Actually, what happens with RO/DI is that it has 0 KH. KH is what hods up pH. So when one makes RO/DI it should be dead neutral. But it is not, it actually turns acid pretty fast. This is due to the carbon dioxide which the water naturally absorbs from the air. This in turn creates some acid in the water. Since there is no KH, the pH of the water drops.
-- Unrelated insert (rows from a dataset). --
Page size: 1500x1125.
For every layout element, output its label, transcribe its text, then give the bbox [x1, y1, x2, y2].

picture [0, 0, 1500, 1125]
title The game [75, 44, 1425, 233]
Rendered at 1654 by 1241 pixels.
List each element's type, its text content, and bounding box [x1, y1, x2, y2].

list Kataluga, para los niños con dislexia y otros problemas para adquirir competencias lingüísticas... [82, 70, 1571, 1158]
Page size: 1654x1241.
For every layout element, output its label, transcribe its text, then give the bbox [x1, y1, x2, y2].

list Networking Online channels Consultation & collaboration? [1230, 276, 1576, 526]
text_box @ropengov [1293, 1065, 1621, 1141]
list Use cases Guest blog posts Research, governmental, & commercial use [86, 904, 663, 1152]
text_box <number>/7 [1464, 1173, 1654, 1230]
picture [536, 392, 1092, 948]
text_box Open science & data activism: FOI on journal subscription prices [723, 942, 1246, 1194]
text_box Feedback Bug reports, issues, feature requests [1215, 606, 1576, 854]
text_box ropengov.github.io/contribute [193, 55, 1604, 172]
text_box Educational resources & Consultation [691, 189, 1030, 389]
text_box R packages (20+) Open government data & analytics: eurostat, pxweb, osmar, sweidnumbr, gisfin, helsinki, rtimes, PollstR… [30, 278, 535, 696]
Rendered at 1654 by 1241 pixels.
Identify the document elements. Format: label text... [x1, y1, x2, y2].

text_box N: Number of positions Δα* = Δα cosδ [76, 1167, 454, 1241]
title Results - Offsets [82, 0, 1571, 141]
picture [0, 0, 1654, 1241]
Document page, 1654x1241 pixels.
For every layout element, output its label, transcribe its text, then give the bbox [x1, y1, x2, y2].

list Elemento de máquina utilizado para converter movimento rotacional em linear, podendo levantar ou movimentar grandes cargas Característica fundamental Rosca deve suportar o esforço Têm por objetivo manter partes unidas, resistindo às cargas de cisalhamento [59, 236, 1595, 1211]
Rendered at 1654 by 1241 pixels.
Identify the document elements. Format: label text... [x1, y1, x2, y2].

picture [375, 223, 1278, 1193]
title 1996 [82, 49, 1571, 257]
I use a digital testing for my one RO/DI added tank. I mix 20 gal. of changing water which is 11 RO/DI and 0 tap (7.0 pH and 83 ppm TDS). The testers really hate pure water in terms of the TDS (conductivity). I never put the probes into the changing water until I have got it all mixed save for any need to lower the pH with muriatic acid. This may be done based on where the tank parameters are when it its time to do the water change. Between water changes my water moves up from the 5.8-6 pH I start it at towards 6.5.
The most important consideration has to do with the bacteria and the cycle. Despite what one often reads on fish sites, it is not true that nitrification stops if the pH falls under 7.0. What happens in such cases is that the bacteria have to change their source of energy from ammonia (NH3) to ammonium (NH4). As the pH drops, the ammonia (NH3) levels head towards 0 and all the ammonia is in the form of NH4. The bacteria mostly have receptors for ammonia, but they also have some for ammonium. So they are able to switch over. However, they do not process ammonium with the same efficiency. This process takes time and, in the normal cycle, it will appear that the ammonia have stopped working entirely.
However, a bit of patience and one sees that the cycle may be interrupted, but that it then resumes. Since most fish keepers are not working with water much under a neutral pH, what they see is a stalled cycled. The one side benefit to all of this is that ammonium is a whole lot less toxic than ammonia.